This Fall Harvest Orzo Salad is made with seasonal ingredients that will give you all the fall vibes. An easy side dish that’s ready in just 30 minutes and goes well with any dish. It’s Paleo friendly, gluten free, dairy free and grain free!
Why You Need this Recipe in Your Life
Fall is easily my favorite season of the year. One of the reasons I love it so much is the seasonal ingredients that make the most cozy, comforting and delicious recipes! This Fall Harvest Orzo Salad screams fall with the combination of apples, Brussel sprouts, butternut squash and pecans. This side dish makes the perfect addition to your favorite main dish. I have even added some chicken to it and enjoyed it for lunch all week long! The flavor is my favorite part of this recipe but, as an extra bonus, it’s so easy to make!

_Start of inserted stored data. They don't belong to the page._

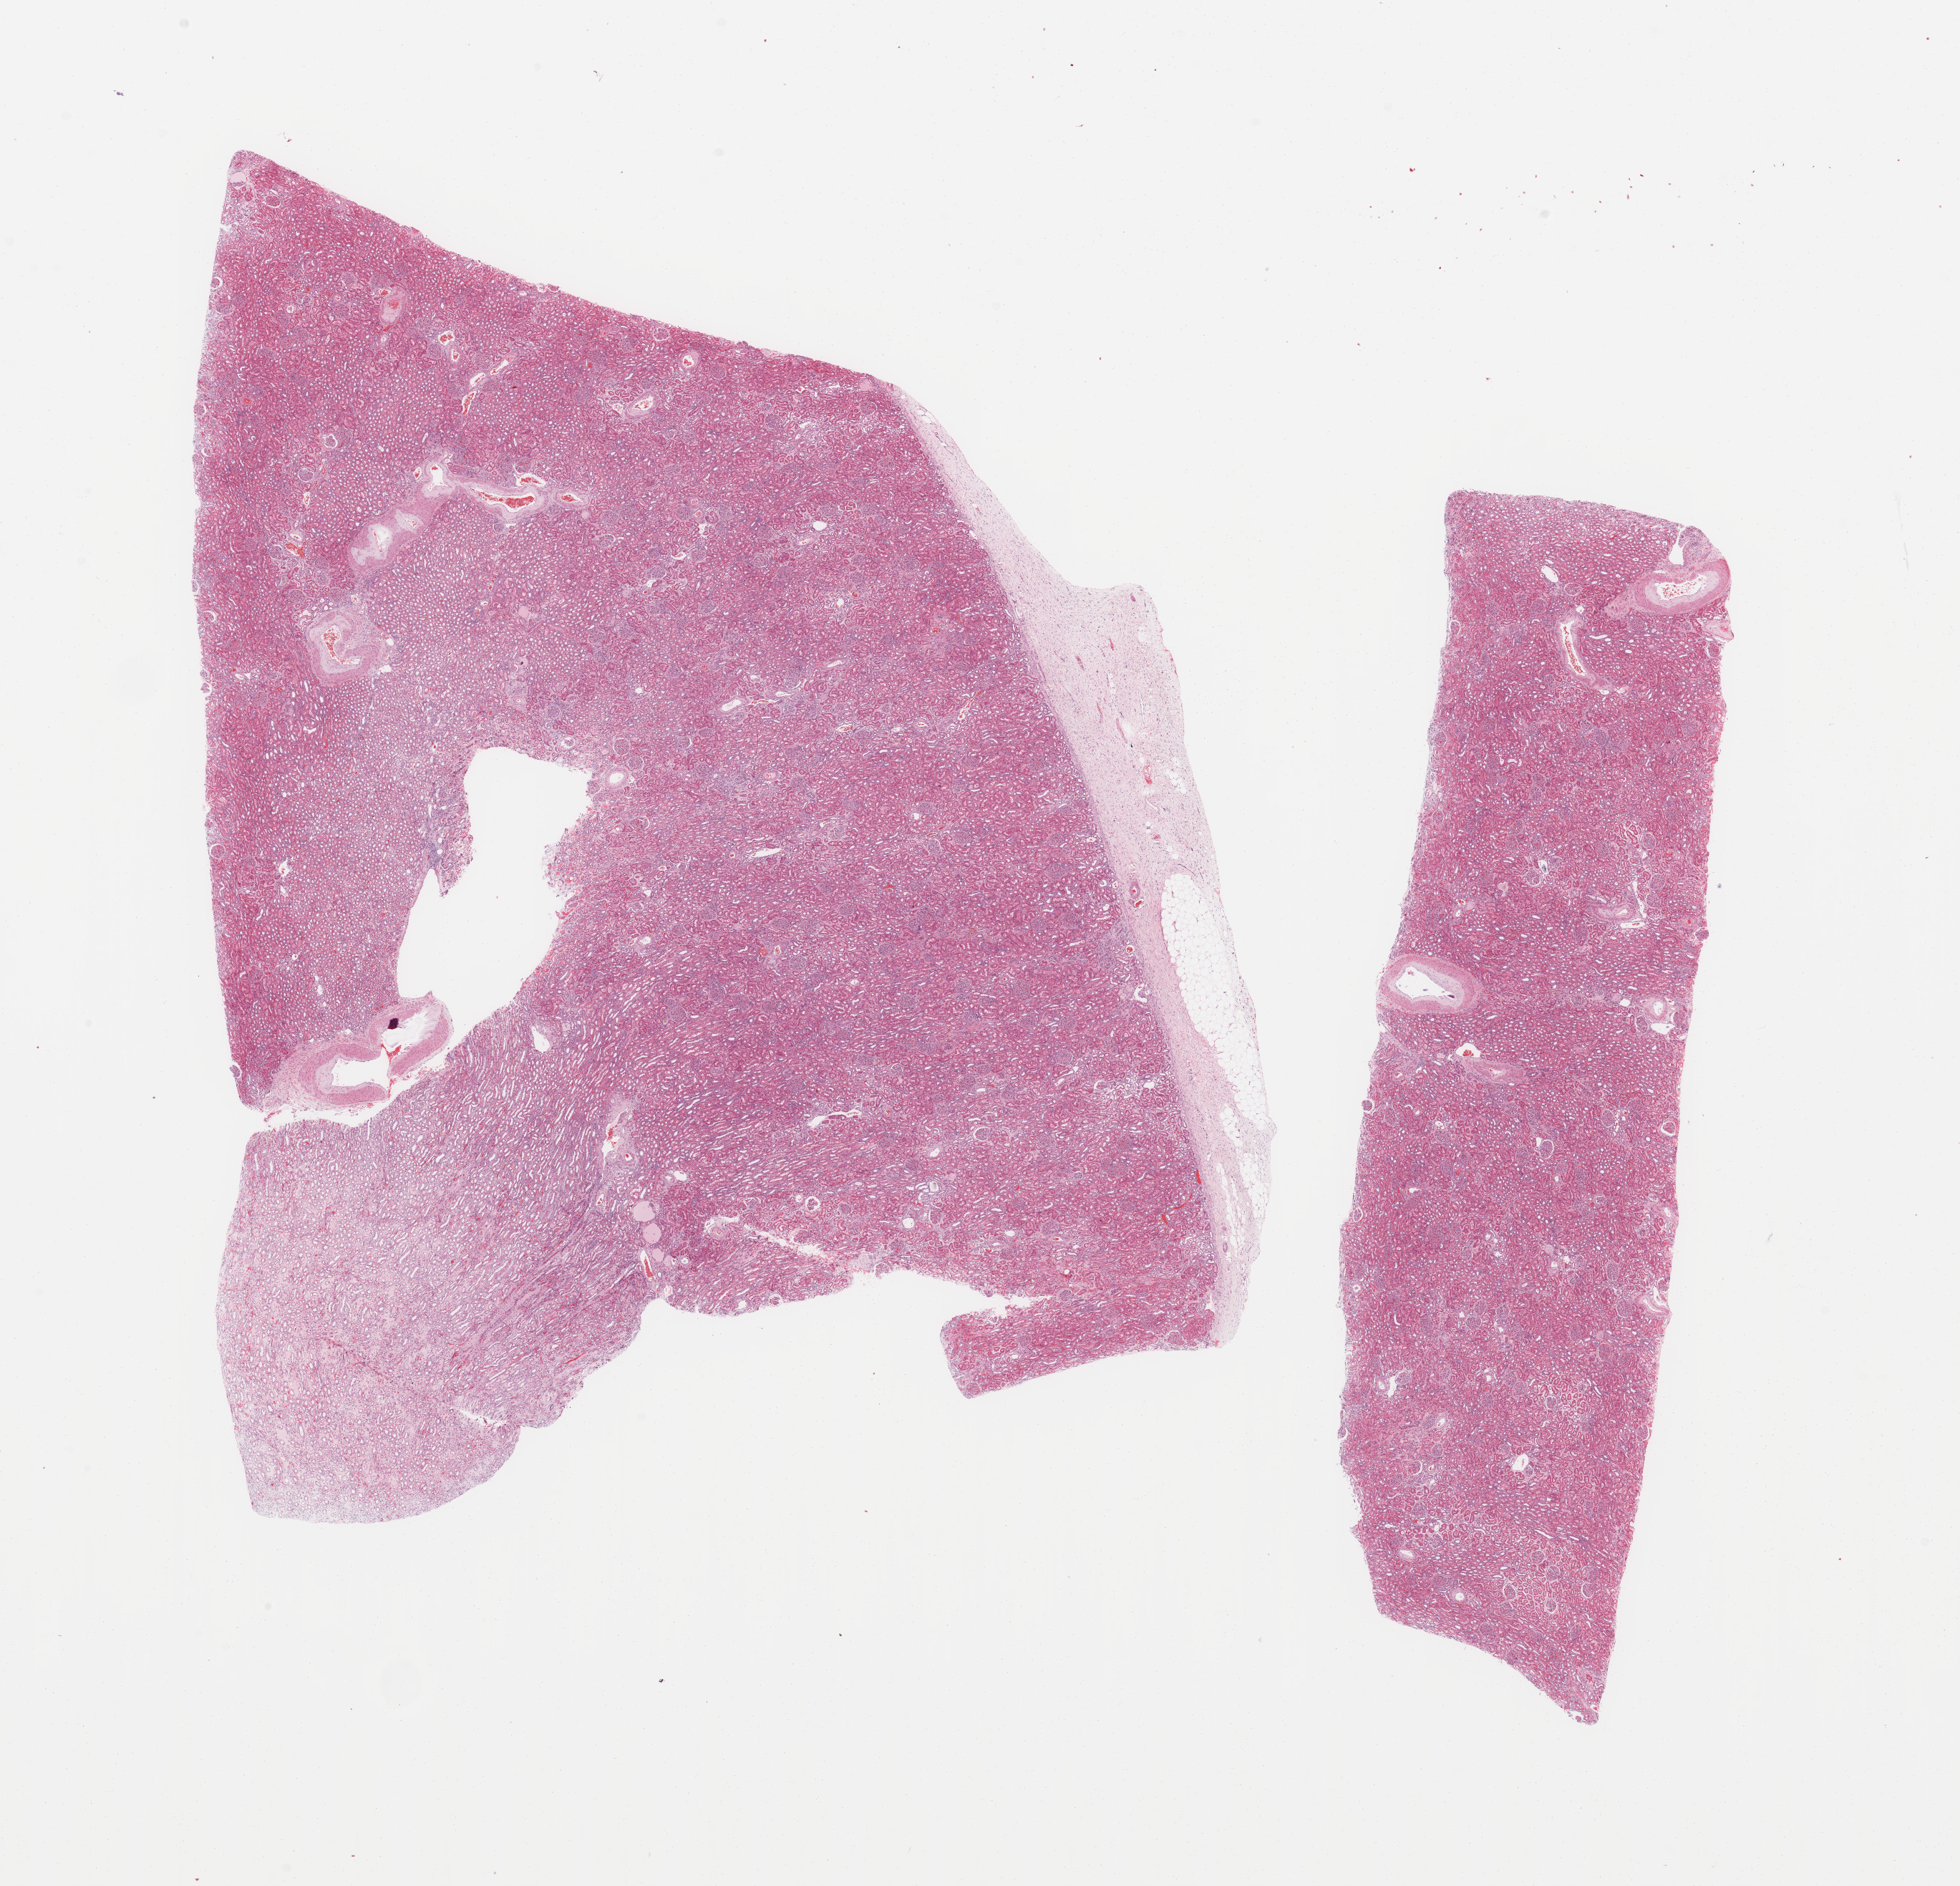
Whole-slide histology image, Hematoxylin and eosin (H&E) stained — a low-resolution overview of the entire scanned area, about 21.7 x 20.8 mm (acquisition: 20x scan), normal (non-tumour) tissue sample, sampled site: kidney. Patient: male, age 69 years.
• this section: normal (non-tumour) tissue from the same patient
• patient diagnosis: Renal cell carcinoma, NOS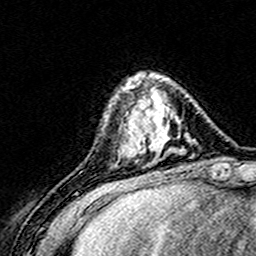
Breast MRI (dynamic contrast-enhanced), one axial slice. Slice 45 of 160 in the series (ordered by position). Cropped to one breast. Dynamic contrast-enhanced series, time point 2 of 8 at this slice position (early post-contrast). 3 T. TE 4.6 ms, TR 7.4 ms. 1 mm slice thickness. 256 × 256 image matrix, field of view 148 × 148 mm. Female patient.
Outlined on this slice (semi-automatically segmented with operator editing):
- enhancing-tissue mask used for the functional tumour volume (all voxels passing the contrast-enhancement thresholds inside the analysis volume; usually the tumour): box from (x=124, y=73) to (x=152, y=159) px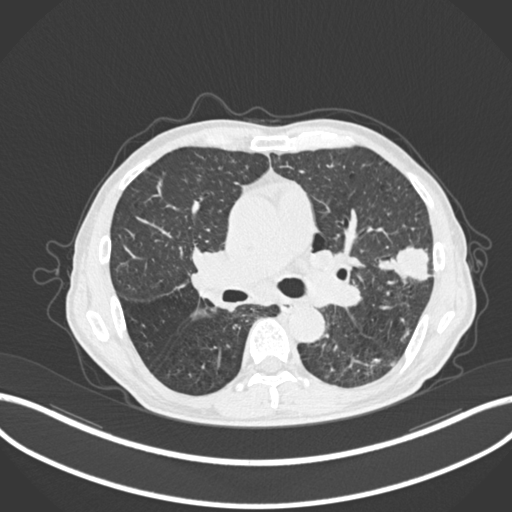
Chest CT, one axial slice; position 142 of 287 along the scan axis; reconstruction kernel B30f; lung window (W 1500 / L -600 HU); 1 mm slice thickness; 512 × 512 image matrix, field of view 400 × 400 mm. Patient: male, 74 years. From the clinical record (not read from this slice): clinical TNM (as recorded): T2a N1 M0.
Structures marked on this image (bounding box drawn by a radiologist):
- lung tumour (recorded histology: adenocarcinoma): bounding box (x1, y1, x2, y2) in pixels: (379, 246, 434, 286)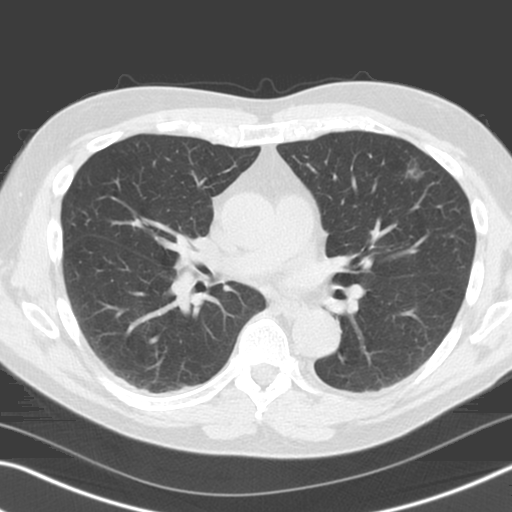
Axial slice from a low-dose chest CT screening exam; baseline screening round; lung window (W 1500 / L -600 HU); 120 kVp; 512 × 512 image matrix, field of view 340 × 340 mm. Male, age 71 years at enrolment. Former smoker at enrolment.
Lesion marked by an expert reader, box from (x=397, y=152) to (x=436, y=189) px. Screening reader's record for this exam (one nodule recorded; not confirmed to be the boxed lesion): non-calcified nodule or mass ≥4 mm, left upper lobe, 11 × 10 mm, poorly defined margins, ground glass attenuation. Official screen result: positive, change unspecified: nodule(s) >= 4 mm or enlarging nodule(s), mass(es), or other non-specific abnormalities suspicious for lung cancer. Participant outcome: lung cancer diagnosed 289 days after this screen — adenocarcinoma, NOS, left upper lobe, moderately differentiated (G2), stage IA (AJCC 6th edition), 11 mm at pathology.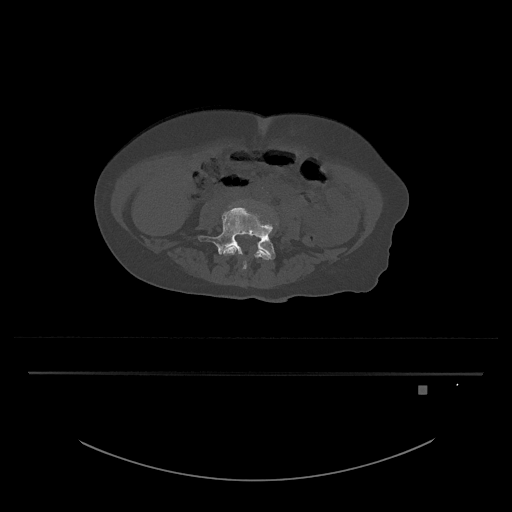
CT including the spine, one axial slice; position 326 of 797 along the scan axis; reconstruction kernel Br40s/3; bone window (W 1800 / L 400 HU); 0.5 mm slice thickness; 512 × 512 image matrix. Patient: female, 57 years. Case-level facts recorded for this patient, not image findings: primary cancer: cervical.
Annotated regions visible in this slice (semi-automatic segmentation, software-assisted and operator-edited):
- L4 vertebra: box from (x=223, y=246) to (x=271, y=272) px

Ingredients Needed to Make Fall Harvest Orzo Salad
- Jovial Grain Free Orzo (or any other orzo that meets your dietary needs)
- Brussel sprouts
- Butternut squash
- Pecans
- Apple
- Primal Kitchen balsamic vinaigrette (this is my favorite brand but can be substituted for any other brand)
- Salt
- Extra virgin olive oil
How to Make Gluten Free Fall Harvest Salad
Start by preheating the oven to 400 degrees. Chop the Brussel sprouts and cut the butternut squash into small cubes. Add them to a small bowl and toss with extra virgin olive oil and salt. Place the veggies on a medium sized baking sheet and cook at 400 degrees for 20 minutes. Start making the orzo by following the directions on the back of the box. Chop the apple and set aside. Remove the butternut squash and Brussel sprouts from the oven and place into a medium sized bowl. Drain the orzo and add to the bowl along with the apples, pecans and balsamic vinaigrette. Mix together and serve either warm or place in refrigerator to enjoy cold.
Is Orzo Gluten Free?
Orzo is not typically gluten free. However, thanks to Jovial Foods we can now enjoy a grain free and certified gluten free version! They make their orzo from two simple ingredients: cassava flour and water. Ever since trying this brand of gluten free pastas, I haven’t bought anything else. I am obsessed and believe it’s the best brand out there!
What to Do with The Leftovers?
If you have leftovers, you can simply keep them in an air tight container in the refrigerator for up to five days. The orzo will get slightly dry after a few days but this can easily be fixed. When you are ready to eat the leftovers, simply add a tablespoon (or more if preferred) of the balsamic vinaigrette and stir together.
How to Reheat Fall Harvest Orzo Salad
This recipe can be enjoyed warm or cold. I seriously love it either way! With that being said, once you add all the ingredients I would not suggest reheating it in the microwave. This is mainly because the apples won’t reheat well in the microwave. If you want to make this recipe ahead and serve it warm, prep everything before except for the apple, warm it up in the microwave and then cut the apple and add it to the salad.
What to Make with Orzo Salad
This Fall Harvest Orzo Salad can be paired with so many different main dishes. Here are a few of my recipes that it goes great with in case you need some ideas!
For more side dish recipes, check out these:
- Instant Pot Cauliflower Mashed Potatoes
- Easy Baked Green Beans
- Air Fryer Crispy Garlic Potatoes
- Easy Scalloped Potatoes
- Crispy Carrot Fries
- 4 Ingredient Air Fryer Fries
If you make this Fall Harvest Orzo Salad, make sure to let me know by tagging me on Instagram @theglutenfreegrasses or commenting below! Enjoy!
-Kelsey
Fall Harvest Orzo Salad Recipe
Fall Harvest Orzo Salad (Paleo & Gluten Free)
Course: Side dishesDifficulty: Easy6
servings10
minutes20
minutes30
minutesThis Fall Harvest Orzo Salad is made with seasonal ingredients that will give you all the fall vibes. An easy side dish that’s ready in just 30 minutes and goes well with any dish.
Ingredients
1 box Jovial Grain Free Orzo
1 cup chopped Brussel sprouts
1 cup chopped butternut squash
1 apple
1/2 teaspoon salt
1 Tablespoon extra virgin olive oil
1/3 cup pecans
Directions
- Start by preheating the oven to 400 degrees. Chop the Brussel sprouts and cut the butternut squash into small cubes. Add them to a small bowl and toss with extra virgin olive oil and salt. Place the veggies on a medium sized baking sheet and cook at 400 degrees for 20 minutes.
- Start making the orzo by following the directions on the back of the box. Dice the apple and set aside. Remove the butternut squash and Brussel sprouts from the oven and place into a medium sized bowl. Drain the orzo and add to the bowl along with the apples, pecans and balsamic vinaigrette. Mix together and serve either warm or place in refrigerator to enjoy cold.